The Mexican city of Puerto Vallarta developed in the nineteenth century as a port supplying the mining towns of the nearby Sierra mountains. Before this it had been known as a center for piracy and smuggling.
The start of tourism
While still mainly a port and fishing town, Puerto Vallarta had by the mid-nineteenth century already become a seaside resort for workers from the Sierra mining towns. Its permanent inhabitants at this point were still mainly fisherman, pearl divers and smugglers.
As mining operations in the Sierra were wound down in the early twentieth century, Puerto Vallarta began to attract new residents from the former mining towns, many of whom had previously visited it as a seaside destination. An airplane service began in 1932, followed by a suspension bridge over the Cuale River in 1933 and a modern road connection to Compostela in 1942.
Post-war: the Americans arrive
In 1945, DC-3s began flying between the US and Puerto Vallarta. By the 1950’s, large numbers of Americans were living in the city, including writers and artists attracted by the scenery and relaxed atmosphere. This trend accelerated with the opening in 1962 of a new airport which connected Puerto Vallarta with Los Angeles.
In 1968, Puerto Vallarta became a city as a result of the Mexican federal and state governments wanting to open up the resort to international tourism.
The 1970’s and the start of mass tourism
It was in the 1970’s that Puerto Vallarta really became a mass tourist destination. This was driven by a number of factors, including reform of land ownership laws, its use as a location for several Hollywood films and improvements in other infrastructure such as electricity and water supply. In1970, the US President Richard Nixon met with his Mexican counterpart Gustavo Díaz Ordaz in Puerto Vallarta. This also helped to highlight the improvements that had been made to the resort and attracted more international tourists to it.
The rise of the big hotels
Up to the 1970’s, most hotels in Puerto Vallarta were quite small, family run concerns that catered mainly to Mexican families. The American expatriates tended to live or stay in the Centro district above the town, an area that gained the nickname Gringo Gulch. The only hotels of any size in the resort at this time were the luxury Real and the Posada Vallarta.

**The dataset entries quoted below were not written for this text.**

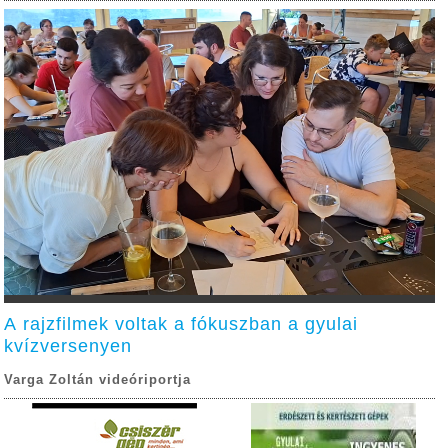
A rajzfilmek voltak a fókuszban a gyulai
kvízversenyen
Varga Zoltán videóriportja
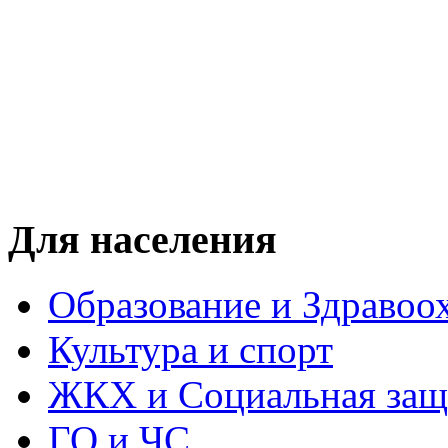
Для населения
Образование и Здравоо
Культура и спорт
ЖКХ и Социальная защ
ГО и ЧС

In the 1970’s, there was a hotel building boom in Puerto Vallarta and the resort went through a period of rapid growth. A number of large luxury hotels were built, such as the Sheraton Buganvilias (http://www.sheratonvallarta.com) which opened in 1980.
From the 1980’s to the 1990’s: devaluation and slump
In 1982, the Mexican government devalued the country’s currency, the peso. This made the exchange rate with the US dollar very favorable and many US tourists headed for Puerto Vallarta which was now seen as a budget rather than just simply a luxury destination.
By the mid-1980s, Puerto Vallarta was seeing a big and rapidly growing rise in the number of tourists from the US and other international markets. This led the city to invest heavily in a new marina on the seafront, construction of which began in 1986. However, the development of other Mexican seaside resorts like Ixtapa and Cancún in the early 1990’s has since then led to a sharp decline in the number of tourists visiting what is still an impressive and scenic destination that offers many attractions and modern facilities for the international traveler.